WORK REQUEST:
Return every line in the entries below where the word "lines" shows up.

Collected data entries:
[Start of section]

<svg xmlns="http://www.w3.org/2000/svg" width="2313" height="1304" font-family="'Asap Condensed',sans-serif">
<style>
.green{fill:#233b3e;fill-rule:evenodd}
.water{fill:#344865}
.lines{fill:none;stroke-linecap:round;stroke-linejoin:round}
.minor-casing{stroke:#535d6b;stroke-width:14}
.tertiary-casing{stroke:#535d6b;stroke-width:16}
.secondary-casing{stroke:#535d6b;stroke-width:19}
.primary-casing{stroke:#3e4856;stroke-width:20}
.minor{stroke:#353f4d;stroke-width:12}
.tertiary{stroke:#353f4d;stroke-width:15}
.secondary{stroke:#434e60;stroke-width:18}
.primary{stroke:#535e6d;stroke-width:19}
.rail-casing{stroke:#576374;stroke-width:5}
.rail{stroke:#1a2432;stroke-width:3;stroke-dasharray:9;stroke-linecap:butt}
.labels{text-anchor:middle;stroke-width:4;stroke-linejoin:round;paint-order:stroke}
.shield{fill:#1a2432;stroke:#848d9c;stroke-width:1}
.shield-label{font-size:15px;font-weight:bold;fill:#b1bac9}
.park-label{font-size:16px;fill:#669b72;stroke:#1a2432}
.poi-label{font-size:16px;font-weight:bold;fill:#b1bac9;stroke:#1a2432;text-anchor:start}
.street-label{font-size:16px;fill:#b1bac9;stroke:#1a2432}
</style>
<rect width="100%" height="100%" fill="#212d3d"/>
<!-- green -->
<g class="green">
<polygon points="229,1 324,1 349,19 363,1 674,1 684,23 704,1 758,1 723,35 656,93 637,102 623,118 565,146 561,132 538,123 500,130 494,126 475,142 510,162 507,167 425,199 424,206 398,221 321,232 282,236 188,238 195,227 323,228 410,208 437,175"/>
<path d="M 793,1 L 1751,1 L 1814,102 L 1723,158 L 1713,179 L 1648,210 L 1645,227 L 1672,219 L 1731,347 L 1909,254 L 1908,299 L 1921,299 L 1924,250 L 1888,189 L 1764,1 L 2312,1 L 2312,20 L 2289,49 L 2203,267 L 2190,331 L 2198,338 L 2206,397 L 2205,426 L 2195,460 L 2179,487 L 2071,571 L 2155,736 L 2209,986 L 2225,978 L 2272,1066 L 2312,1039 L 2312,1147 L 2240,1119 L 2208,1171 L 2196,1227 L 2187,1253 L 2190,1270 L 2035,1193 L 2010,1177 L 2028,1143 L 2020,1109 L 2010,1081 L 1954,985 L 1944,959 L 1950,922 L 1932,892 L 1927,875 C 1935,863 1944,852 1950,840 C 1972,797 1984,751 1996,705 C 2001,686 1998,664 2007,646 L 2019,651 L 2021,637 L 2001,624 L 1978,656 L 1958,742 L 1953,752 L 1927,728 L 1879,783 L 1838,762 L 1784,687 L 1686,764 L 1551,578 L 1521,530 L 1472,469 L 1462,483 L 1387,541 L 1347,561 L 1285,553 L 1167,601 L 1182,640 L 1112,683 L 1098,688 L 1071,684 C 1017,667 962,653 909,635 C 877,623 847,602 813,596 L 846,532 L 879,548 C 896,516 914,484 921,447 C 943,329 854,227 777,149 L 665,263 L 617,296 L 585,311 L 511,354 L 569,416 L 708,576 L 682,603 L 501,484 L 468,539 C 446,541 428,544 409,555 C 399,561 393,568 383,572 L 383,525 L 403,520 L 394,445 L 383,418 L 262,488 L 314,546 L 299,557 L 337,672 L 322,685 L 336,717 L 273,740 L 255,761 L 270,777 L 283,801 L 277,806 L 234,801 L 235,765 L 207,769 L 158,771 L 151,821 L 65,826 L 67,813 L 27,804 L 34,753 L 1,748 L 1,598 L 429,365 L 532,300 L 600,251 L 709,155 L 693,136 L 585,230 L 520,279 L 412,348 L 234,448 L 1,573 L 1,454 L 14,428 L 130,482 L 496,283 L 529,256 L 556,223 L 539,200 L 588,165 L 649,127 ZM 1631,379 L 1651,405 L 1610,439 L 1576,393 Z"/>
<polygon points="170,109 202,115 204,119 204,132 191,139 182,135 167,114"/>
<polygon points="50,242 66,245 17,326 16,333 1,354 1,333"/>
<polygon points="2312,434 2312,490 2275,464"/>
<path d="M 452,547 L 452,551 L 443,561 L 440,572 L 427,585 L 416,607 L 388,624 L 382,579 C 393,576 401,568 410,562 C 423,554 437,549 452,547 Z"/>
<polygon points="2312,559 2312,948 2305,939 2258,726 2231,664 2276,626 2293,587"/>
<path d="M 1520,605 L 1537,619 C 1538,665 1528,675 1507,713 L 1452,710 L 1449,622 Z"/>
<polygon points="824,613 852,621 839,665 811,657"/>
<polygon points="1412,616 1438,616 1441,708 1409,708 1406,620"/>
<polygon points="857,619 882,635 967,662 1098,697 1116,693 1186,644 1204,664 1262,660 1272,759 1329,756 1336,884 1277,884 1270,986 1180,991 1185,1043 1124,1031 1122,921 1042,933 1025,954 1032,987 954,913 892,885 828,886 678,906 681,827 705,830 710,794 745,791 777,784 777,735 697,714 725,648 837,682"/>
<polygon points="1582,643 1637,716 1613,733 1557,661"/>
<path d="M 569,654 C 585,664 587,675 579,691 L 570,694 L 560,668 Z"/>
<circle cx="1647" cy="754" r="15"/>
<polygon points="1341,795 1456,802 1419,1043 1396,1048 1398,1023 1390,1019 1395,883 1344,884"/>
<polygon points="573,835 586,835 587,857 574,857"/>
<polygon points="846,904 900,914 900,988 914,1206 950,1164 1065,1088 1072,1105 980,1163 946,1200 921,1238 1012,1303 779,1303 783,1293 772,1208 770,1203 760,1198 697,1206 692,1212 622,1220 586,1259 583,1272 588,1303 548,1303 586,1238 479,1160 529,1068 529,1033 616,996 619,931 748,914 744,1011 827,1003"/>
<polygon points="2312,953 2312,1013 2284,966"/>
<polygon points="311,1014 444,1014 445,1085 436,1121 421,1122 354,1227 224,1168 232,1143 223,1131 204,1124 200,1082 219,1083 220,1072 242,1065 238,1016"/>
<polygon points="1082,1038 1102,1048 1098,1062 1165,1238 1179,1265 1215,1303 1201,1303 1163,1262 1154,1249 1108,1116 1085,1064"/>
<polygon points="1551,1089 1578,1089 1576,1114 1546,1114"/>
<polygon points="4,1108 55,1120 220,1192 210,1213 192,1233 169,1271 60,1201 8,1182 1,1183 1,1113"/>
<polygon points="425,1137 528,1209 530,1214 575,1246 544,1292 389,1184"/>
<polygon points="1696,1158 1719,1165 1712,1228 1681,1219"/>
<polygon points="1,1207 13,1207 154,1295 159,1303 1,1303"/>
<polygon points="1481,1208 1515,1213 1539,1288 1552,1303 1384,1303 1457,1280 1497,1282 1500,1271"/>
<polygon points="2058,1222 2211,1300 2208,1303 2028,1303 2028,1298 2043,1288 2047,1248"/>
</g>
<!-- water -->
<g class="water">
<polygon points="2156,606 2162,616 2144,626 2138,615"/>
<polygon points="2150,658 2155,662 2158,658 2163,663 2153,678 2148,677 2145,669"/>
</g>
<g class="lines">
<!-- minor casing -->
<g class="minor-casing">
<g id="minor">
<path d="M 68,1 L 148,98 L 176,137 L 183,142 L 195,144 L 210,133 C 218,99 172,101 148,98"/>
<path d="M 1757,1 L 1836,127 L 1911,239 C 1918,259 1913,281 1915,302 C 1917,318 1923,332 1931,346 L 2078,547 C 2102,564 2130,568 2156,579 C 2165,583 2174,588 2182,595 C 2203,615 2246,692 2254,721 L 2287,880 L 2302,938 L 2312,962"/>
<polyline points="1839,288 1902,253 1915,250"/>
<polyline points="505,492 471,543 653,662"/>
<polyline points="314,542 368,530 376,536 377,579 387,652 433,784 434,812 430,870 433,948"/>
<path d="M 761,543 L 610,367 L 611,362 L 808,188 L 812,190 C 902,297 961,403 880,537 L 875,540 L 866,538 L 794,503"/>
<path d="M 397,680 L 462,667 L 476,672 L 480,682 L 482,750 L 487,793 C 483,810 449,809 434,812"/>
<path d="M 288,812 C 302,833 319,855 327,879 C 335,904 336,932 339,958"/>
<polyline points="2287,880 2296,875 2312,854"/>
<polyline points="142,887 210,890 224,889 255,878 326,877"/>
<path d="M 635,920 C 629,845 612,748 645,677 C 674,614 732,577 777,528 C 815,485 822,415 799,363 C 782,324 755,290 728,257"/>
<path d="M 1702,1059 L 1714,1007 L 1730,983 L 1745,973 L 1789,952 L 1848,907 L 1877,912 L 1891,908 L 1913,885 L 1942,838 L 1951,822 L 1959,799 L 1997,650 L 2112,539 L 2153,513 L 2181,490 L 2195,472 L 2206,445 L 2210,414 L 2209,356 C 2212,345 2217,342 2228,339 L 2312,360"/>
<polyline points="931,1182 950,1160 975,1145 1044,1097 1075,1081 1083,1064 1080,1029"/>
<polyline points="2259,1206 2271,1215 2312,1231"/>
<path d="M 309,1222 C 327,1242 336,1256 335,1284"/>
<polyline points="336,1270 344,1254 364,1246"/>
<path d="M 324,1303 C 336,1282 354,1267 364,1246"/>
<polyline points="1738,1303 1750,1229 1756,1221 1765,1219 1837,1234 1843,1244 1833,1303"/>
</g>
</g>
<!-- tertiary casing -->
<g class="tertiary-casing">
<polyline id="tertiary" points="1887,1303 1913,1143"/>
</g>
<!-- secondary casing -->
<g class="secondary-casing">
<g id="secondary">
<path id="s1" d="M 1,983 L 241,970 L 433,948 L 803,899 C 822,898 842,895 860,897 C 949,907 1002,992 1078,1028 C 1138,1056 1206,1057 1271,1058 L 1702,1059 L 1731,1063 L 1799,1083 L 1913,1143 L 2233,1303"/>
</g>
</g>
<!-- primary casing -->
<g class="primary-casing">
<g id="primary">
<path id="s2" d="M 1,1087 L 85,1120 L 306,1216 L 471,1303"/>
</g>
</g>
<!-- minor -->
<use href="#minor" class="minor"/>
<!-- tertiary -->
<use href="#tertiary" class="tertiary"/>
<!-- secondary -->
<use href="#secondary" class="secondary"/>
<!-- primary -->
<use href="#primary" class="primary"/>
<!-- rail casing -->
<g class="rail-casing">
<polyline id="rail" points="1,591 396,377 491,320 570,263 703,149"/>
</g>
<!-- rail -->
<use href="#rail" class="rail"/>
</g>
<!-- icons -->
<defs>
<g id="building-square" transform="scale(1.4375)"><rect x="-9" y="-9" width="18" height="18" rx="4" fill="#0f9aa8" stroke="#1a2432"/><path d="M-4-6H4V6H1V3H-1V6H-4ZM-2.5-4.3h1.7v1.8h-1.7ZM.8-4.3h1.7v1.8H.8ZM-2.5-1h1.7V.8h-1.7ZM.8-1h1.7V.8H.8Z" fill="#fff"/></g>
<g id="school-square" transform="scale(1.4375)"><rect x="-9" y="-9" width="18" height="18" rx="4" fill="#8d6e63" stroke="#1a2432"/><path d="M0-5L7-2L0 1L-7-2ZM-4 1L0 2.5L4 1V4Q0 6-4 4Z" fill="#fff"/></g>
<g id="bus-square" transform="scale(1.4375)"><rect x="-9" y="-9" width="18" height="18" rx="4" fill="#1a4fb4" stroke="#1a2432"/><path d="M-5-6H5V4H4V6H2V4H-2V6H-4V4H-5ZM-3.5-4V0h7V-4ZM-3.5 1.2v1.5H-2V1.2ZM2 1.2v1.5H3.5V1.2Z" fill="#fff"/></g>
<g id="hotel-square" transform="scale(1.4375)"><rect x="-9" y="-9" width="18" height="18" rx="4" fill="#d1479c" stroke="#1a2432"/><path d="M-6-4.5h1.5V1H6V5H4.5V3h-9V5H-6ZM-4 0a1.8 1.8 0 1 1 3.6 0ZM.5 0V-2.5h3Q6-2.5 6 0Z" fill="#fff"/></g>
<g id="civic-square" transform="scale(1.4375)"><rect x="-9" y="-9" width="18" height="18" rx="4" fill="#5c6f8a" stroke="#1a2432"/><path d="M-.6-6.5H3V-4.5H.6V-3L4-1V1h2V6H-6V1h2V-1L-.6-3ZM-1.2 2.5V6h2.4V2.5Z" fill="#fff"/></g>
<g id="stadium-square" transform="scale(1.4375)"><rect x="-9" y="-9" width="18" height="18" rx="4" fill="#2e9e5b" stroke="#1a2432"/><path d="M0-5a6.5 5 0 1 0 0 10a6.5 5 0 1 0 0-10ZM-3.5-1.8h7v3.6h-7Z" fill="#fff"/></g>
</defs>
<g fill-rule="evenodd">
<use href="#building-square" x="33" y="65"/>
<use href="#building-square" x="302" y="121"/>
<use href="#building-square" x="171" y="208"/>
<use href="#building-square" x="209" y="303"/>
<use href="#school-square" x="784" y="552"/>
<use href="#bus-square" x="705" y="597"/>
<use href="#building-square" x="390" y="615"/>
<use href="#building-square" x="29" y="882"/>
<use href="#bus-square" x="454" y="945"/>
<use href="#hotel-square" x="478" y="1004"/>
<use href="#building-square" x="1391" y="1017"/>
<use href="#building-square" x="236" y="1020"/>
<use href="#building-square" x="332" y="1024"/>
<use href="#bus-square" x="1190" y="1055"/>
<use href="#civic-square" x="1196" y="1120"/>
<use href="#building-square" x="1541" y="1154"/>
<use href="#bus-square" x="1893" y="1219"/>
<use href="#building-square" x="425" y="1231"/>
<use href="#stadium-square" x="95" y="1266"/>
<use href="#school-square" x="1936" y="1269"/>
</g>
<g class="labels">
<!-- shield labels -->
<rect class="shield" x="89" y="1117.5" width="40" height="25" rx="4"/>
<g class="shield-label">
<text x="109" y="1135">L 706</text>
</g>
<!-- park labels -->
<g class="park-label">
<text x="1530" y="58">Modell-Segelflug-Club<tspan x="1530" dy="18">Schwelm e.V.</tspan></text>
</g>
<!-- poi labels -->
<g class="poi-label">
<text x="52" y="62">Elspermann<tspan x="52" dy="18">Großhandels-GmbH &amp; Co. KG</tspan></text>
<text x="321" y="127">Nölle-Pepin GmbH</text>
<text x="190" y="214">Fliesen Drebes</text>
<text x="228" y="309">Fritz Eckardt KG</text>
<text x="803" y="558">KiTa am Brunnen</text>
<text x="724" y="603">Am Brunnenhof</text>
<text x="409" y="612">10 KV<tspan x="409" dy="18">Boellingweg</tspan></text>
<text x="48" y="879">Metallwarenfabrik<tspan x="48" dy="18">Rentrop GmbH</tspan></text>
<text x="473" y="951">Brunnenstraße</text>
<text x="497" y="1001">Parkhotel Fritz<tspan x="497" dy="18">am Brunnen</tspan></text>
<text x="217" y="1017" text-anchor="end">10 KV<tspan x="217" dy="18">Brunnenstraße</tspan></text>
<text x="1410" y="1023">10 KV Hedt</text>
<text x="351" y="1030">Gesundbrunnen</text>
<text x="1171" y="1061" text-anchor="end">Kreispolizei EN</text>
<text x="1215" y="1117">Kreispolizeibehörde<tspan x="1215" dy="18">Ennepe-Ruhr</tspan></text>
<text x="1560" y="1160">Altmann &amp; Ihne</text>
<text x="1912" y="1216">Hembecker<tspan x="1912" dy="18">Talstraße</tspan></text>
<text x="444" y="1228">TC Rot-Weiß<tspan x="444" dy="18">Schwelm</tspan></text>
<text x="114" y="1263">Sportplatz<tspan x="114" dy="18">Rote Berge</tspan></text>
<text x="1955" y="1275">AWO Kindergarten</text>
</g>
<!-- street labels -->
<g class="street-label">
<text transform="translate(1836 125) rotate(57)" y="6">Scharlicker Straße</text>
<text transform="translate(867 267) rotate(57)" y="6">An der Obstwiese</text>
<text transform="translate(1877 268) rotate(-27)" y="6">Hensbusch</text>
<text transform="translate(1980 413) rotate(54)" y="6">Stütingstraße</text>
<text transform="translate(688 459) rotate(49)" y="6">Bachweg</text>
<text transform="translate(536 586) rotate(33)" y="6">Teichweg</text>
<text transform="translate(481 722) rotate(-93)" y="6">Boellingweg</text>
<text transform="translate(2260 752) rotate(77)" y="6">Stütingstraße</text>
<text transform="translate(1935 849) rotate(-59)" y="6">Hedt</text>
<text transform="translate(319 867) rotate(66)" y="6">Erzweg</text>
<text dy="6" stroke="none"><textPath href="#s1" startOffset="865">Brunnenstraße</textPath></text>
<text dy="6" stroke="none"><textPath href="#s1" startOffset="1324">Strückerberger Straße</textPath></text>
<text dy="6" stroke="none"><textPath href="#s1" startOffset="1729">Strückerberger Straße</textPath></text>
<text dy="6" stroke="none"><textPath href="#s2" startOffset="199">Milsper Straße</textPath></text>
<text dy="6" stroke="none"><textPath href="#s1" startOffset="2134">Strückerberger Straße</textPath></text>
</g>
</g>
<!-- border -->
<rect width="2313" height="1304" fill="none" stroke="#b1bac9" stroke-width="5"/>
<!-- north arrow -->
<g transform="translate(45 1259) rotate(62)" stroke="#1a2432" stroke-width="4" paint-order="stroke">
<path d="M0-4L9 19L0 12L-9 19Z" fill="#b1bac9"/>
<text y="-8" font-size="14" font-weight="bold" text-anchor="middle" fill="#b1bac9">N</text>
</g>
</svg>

[End of section]

THE COMPLETED TASK:
.lines{fill:none;stroke-linecap:round;stroke-linejoin:round}
<g class="lines">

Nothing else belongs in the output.